The Modern Art Notes Podcast (visual art)

Episode No. 621 features artist Carmen Winant and curator Negar Azimi.

The Minneapolis Institute of Arts is exhibiting Winant's "The last safe abortion" through December 31. It features Winant's assemblages of historical photographs gathered from across the Midwest that detail the work of providing health care to women. That work includes answering phones, presenting training sessions, scheduling appointments, and more. "The last safe abortion" was curated by Casey Riley.

Winant's work typically explores representations of women through strategies such as collage and installation. Her exhibition credits include the Wexner Center for the Arts at The Ohio State University, the Carnegie Museum of Art, Pittsburgh, Sculpture Center, Queens, the Bemis Center for Contemporary Arts, Omaha, the Institute of Contemporary Art Boston, and many venues in Europe.

Azimi discusses her exhibition "Becoming Van Leo," the first international survey of the photography of the late Armenian artist known as Van Leo. It's on view at the Hammer Museum in Los Angeles through November 5. Born Levon Boyadjian in Turkey, Leo became a leading studio photographer in Cairo between the 1940s and the 1960s. Azimi's exhibition includes some of Leo's earliest pictures from the 1930s, his extensive experiments with self-portraiture, and his challenging of East-West binaries.

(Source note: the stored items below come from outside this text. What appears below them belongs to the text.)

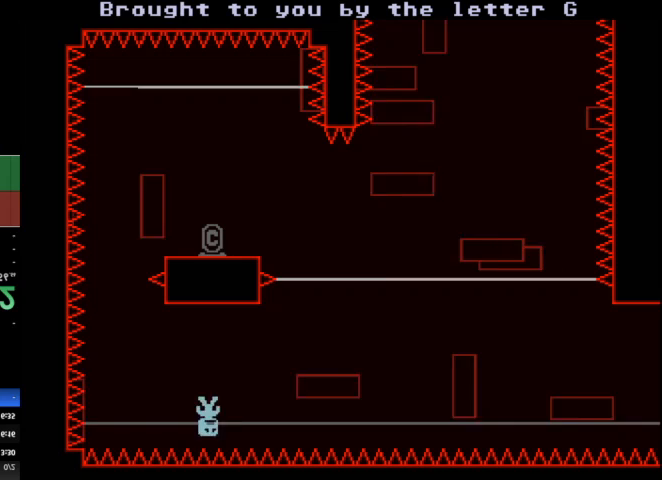
Gameplay with keyboard; each line is a JSON object with the keys held at the frame after it. "events" lists presses ("down") and releases ("up") of "a", "d", "r", "return", "s", "space" and "w" between this image and that frame as [ms after this image, input, new state], when the widget could be followed in between. No other keys are recorded. Mouse input is not recorded. Not read: other_keys.
{"keys": ["d"], "events": []}
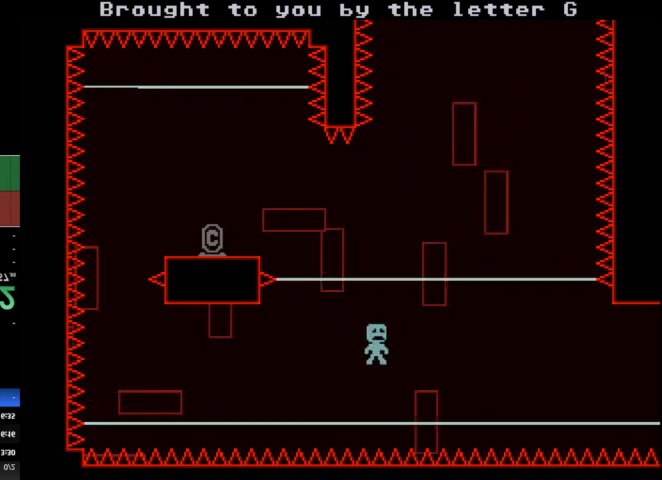
{"keys": ["d"], "events": []}
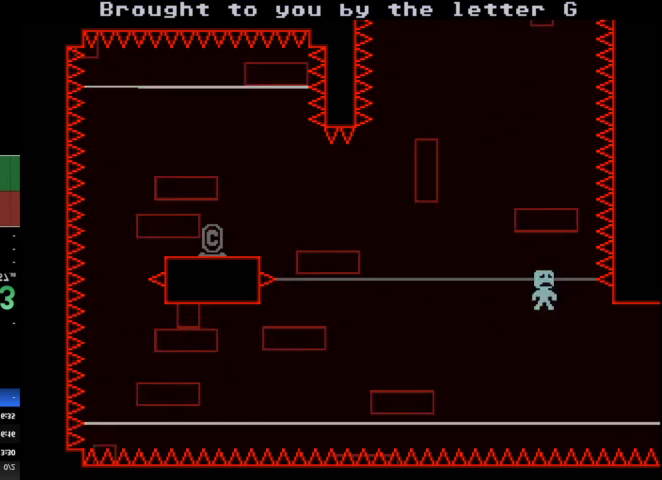
{"keys": ["d"], "events": []}
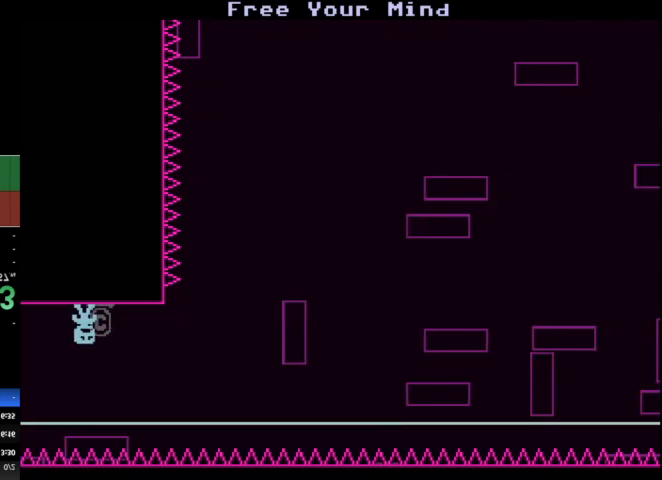
{"keys": ["d"], "events": []}
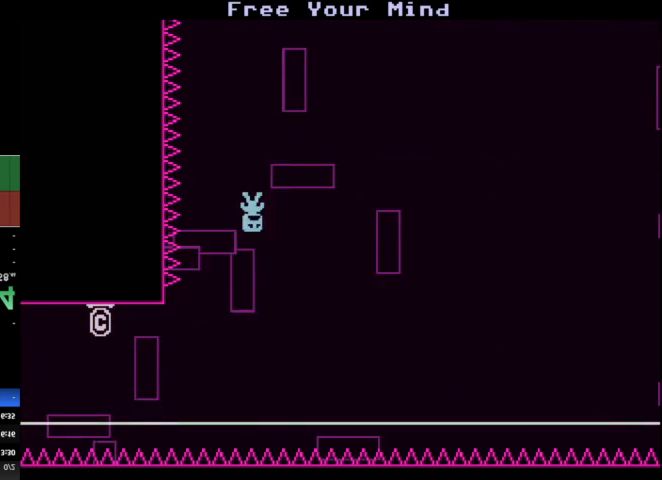
{"keys": ["d"], "events": []}
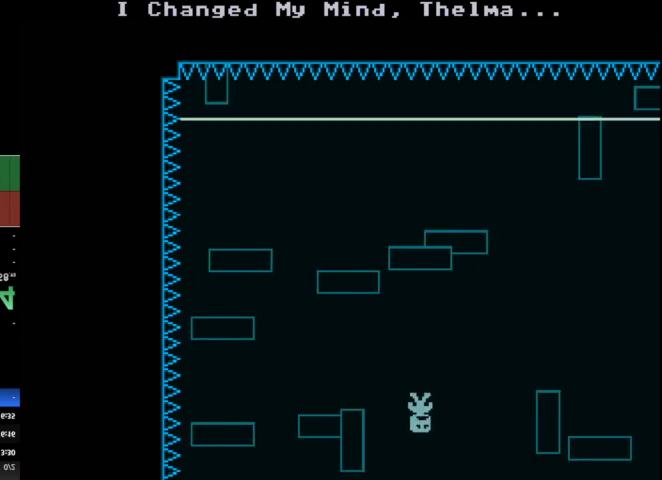
{"keys": ["d"], "events": []}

Instagram: Carmen Winant, Tyler Green.

Direct download: MANPodcastEpisodeSixHundredTwentyOne.mp3
Category:visual art -- posted at: 7:26am EDT

Episode No. 620 features artists Stacy Kranitz and Kristine Potter.

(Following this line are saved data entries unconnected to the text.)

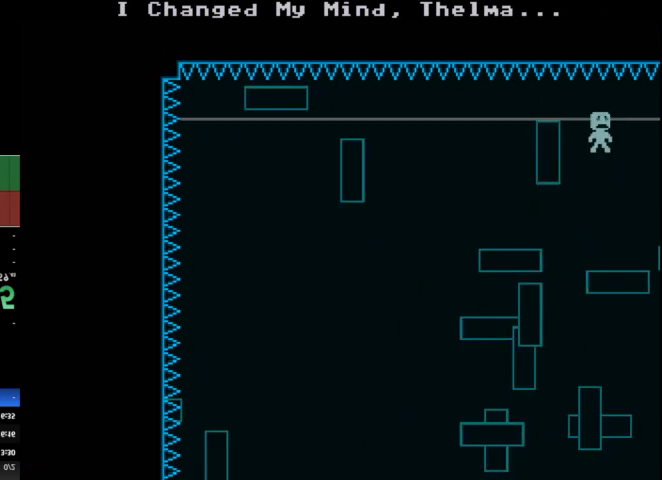
{"keys": ["d"], "events": []}
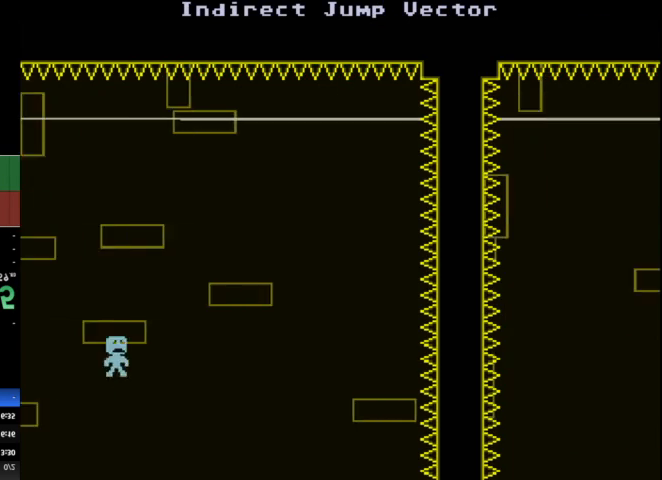
{"keys": ["d"], "events": []}
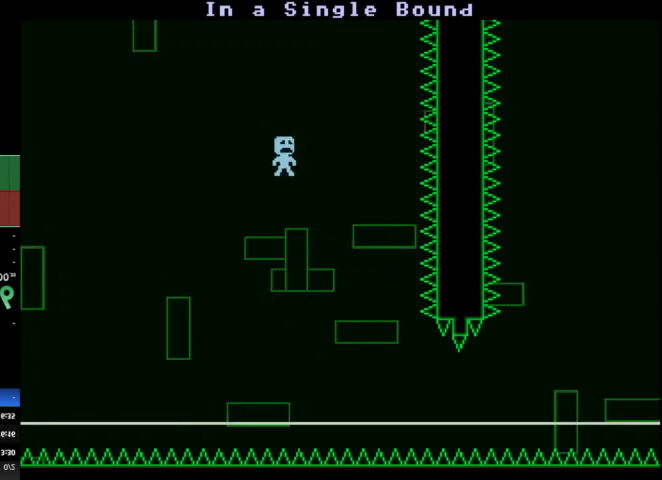
{"keys": ["d"], "events": []}
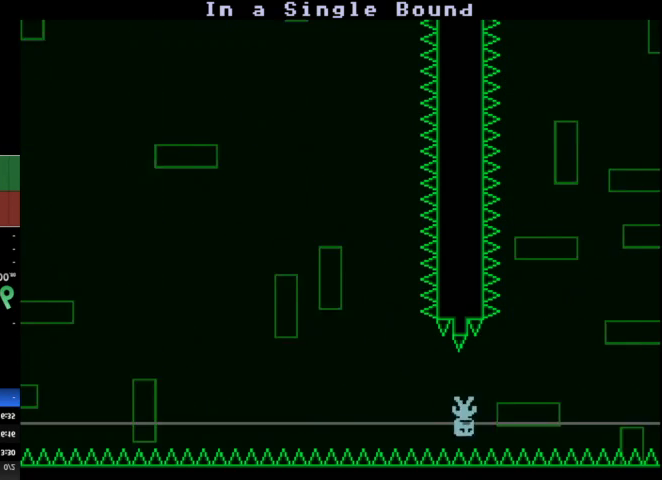
{"keys": ["d"], "events": []}
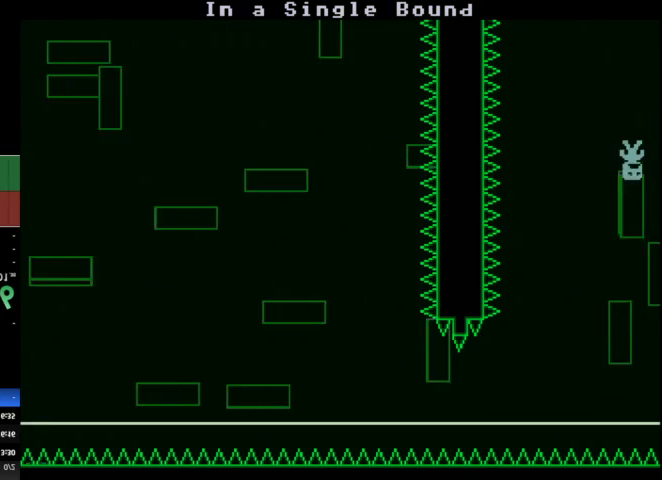
{"keys": [], "events": [[167, "d", "up"], [200, "a", "down"], [267, "a", "up"]]}
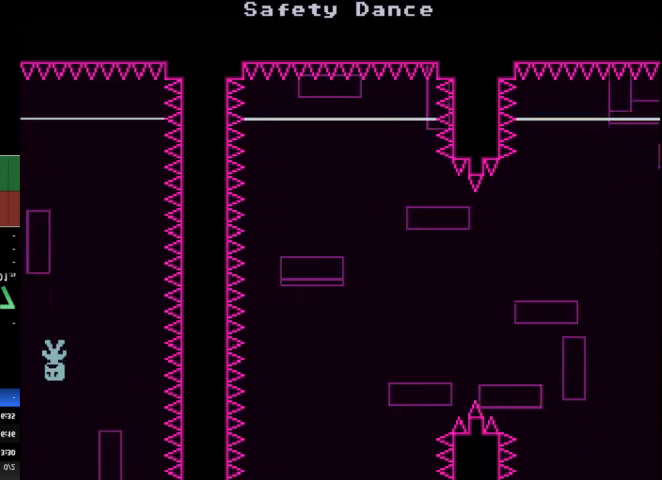
{"keys": [], "events": [[67, "d", "down"], [233, "d", "up"]]}
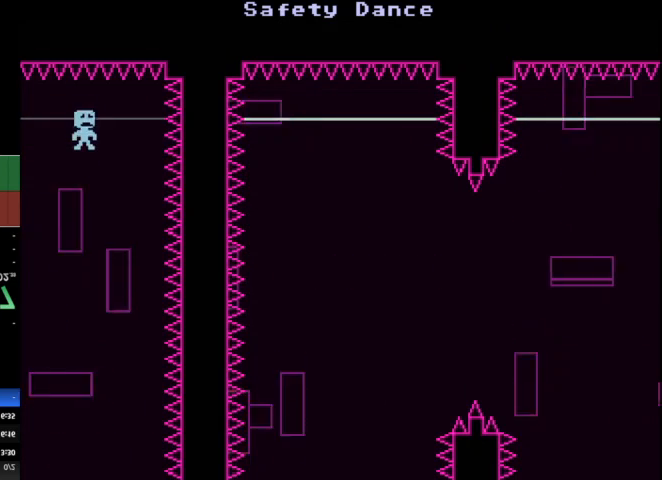
{"keys": [], "events": []}
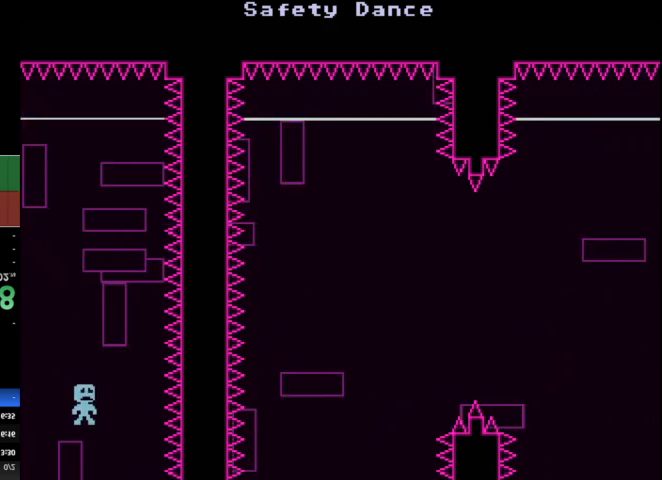
{"keys": ["d"], "events": [[100, "d", "down"]]}
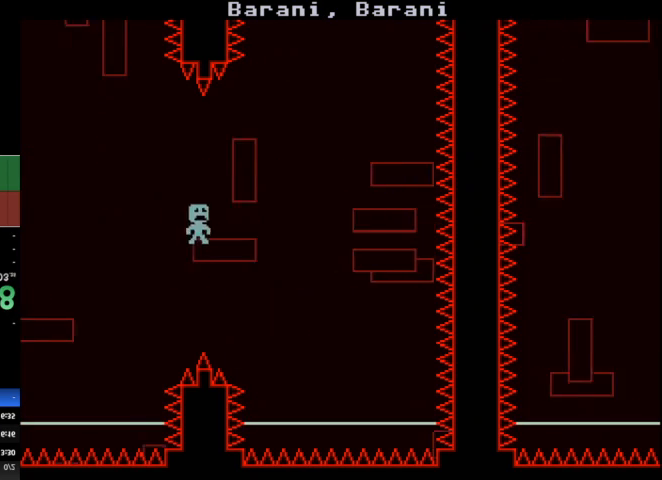
{"keys": ["d"], "events": []}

Kranitz and Potter are included in "A Long Arc: Photography and the American South since 1845" at the High Museum of Art, Atlanta. The exhibition considers the South as a forger of American identity and examines how Southern photographers have contributed to both the advance of their medium, and the US project. "A Long Arc" was curated by Gregory J. Harris and Sarah Kennel, and will be on view through January 14, 2024 before traveling to the Addison Gallery of American Art, Andover, Mass., and to the Virginia Museum of Fine Arts, Richmond. The catalogue was published by Aperture. Bookshop and Amazon offer it for about $70.

Kranitz's work, primarily made in the southern Appalachian Mountains, presents the complexity and instability of a rugged region on which industry has preyed. Her work is in the collection of museums such as the Harvard Art Museums and the Museum of Fine Arts, Houston. Her 2022 book As it Was Give(n) to Me was published by Twin Palms and was shortlisted for a Paris Photo-Aperture First Photobook Award. Bookshop and Amazon offer it for about $75-80.

Aperture has just published Potter's second monograph, Dark Waters. The book extends Potter's interest in using the US landscape as an ideological site by exploring how nineteenth and twentieth-century 'murder ballads' marry site to misogynistic violence. Bookshop and Amazon offer it for about $43-61.

Instagram: Stacy Kranitz, Kristine Potter, Tyler Green.

Direct download: MANPodcastEpisodeSixHundredTwenty.mp3
Category:visual art -- posted at: 7:00pm EDT

Episode No. 619 features artists Edra Soto and José Lerma.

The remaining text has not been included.